January 7, 2009 11:24 pm

The 4th order polynomial is a troublesome line. I just don’t like it, as pure data mining and especially with some conditional knowledge. What I see is a cyclic (sinusoidal) pattern with a frequency that varies from 3.5 to 4.5 years and with an amplitude of about 0.6 degrees C. The El Nino year 1998 is an anomaly. Otherwise the trend for 30 years has been upward at about 0.1 degrees per decade. Of course, during all that time we have been in a positive PDO. In roughly 2007 the PDO shifted to negative. It’s difficult to see it in the graph, but I suspect we doglegged about then, and the trend will be downward for the next 30 years. I can’t tell if the 3.5 to 4.5 year cycle disappeared or not; it certainly seems less pronounced this century.

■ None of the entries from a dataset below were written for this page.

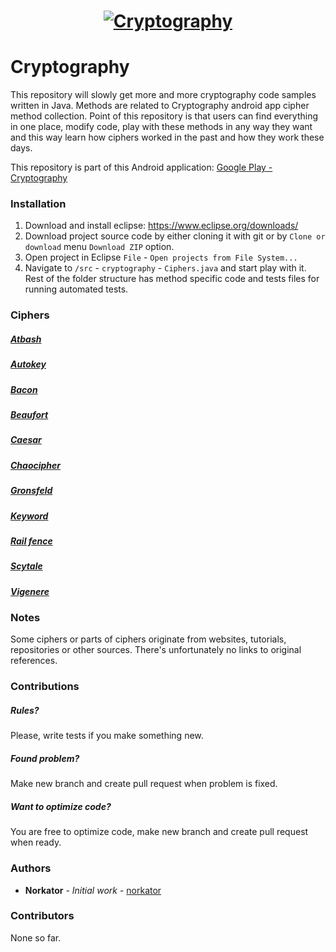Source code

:<h1 align="center">
  <a href="http://www.nitramite.com/"><img src="https://github.com/norkator/Cryptography/blob/master/img/cryptography_repository_image.png" alt="Cryptography"></a>
</h1>


# Cryptography

This repository will slowly get more and more cryptography code samples written in Java. 
Methods are related to Cryptography android app cipher method collection. 
Point of this repository is that users can find everything in one place, modify code, play with these methods 
in any way they want and this way learn how ciphers worked in the past and how they work these days.

This repository is part of this Android application: [Google Play - Cryptography](https://play.google.com/store/apps/details?id=com.nitramite.cryptography)


### Installation
1. Download and install eclipse: https://www.eclipse.org/downloads/
2. Download project source code by either cloning it with git or by `Clone or download` menu `Download ZIP` option.
2. Open project in Eclipse `File` - `Open projects from File System...`
3. Navigate to `/src` - `cryptography` - `Ciphers.java` and start play with it. Rest of the folder structure
has method specific code and tests files for running automated tests.


### Ciphers

##### [Atbash](https://github.com/norkator/Cryptography/blob/master/src/cryptography/atbash/Atbash.java)
##### [Autokey](https://github.com/norkator/Cryptography/blob/master/src/cryptography/autokey/Autokey.java)
##### [Bacon](https://github.com/norkator/Cryptography/blob/master/src/cryptography/bacon/Bacon.java)
##### [Beaufort](https://github.com/norkator/Cryptography/blob/master/src/cryptography/beaufort/Beaufort.java)
##### [Caesar](https://github.com/norkator/Cryptography/blob/master/src/cryptography/caesar/Caesar.java)
##### [Chaocipher](https://github.com/norkator/Cryptography/blob/master/src/cryptography/chaocipher/Chaocipher.java)
##### [Gronsfeld](https://github.com/norkator/Cryptography/blob/master/src/cryptography/gronsfeld/Gronsfeld.java)
##### [Keyword](https://github.com/norkator/Cryptography/blob/master/src/cryptography/keyword/Keyword.java)
##### [Rail fence](https://github.com/norkator/Cryptography/blob/master/src/cryptography/railfence/RailFence.java)
##### [Scytale](https://github.com/norkator/Cryptography/blob/master/src/cryptography/scytale/Scytale.java)
##### [Vigenere](https://github.com/norkator/Cryptography/blob/master/src/cryptography/vigenere/Vigenere.java)


### Notes

Some ciphers or parts of ciphers originate from websites, tutorials, repositories or other sources. 
There's unfortunately no links to original references.


### Contributions

##### Rules?
Please, write tests if you make something new.

##### Found problem?
Make new branch and create pull request when problem is fixed.

##### Want to optimize code?
You are free to optimize code, make new branch and create pull request when ready.


### Authors

* **Norkator** - *Initial work* - [norkator](https://github.com/norkator)


### Contributors

None so far.
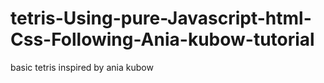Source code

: # tetris-Using-pure-Javascript-html-Css-Following-Ania-kubow-tutorial
basic tetris inspired by ania kubow
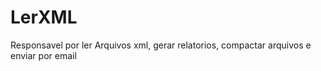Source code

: # LerXML
 Responsavel por ler Arquivos xml, gerar relatorios, compactar arquivos e enviar por email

This particular record does support the case that marginal warming has occurred over the last 30 years, up until 2007. The skeptic refrain that the globe has cooled over the last ten years is not strictly true, especially if 1998 is considered anomalous. This year should be very telling. If the patterns of the previous 30 years hold, 2009 should be warmer, with departures approaching +0.4 and above. If, on the other hand, 2009 departures drop to the 0.0 or even +0.1 level, that would indicate a major shift away from previous trends.
btw, if I had any say in the matter, I would choose the globe to be warmer, because I like warmer better. I suspect I am going to be disappointed in that.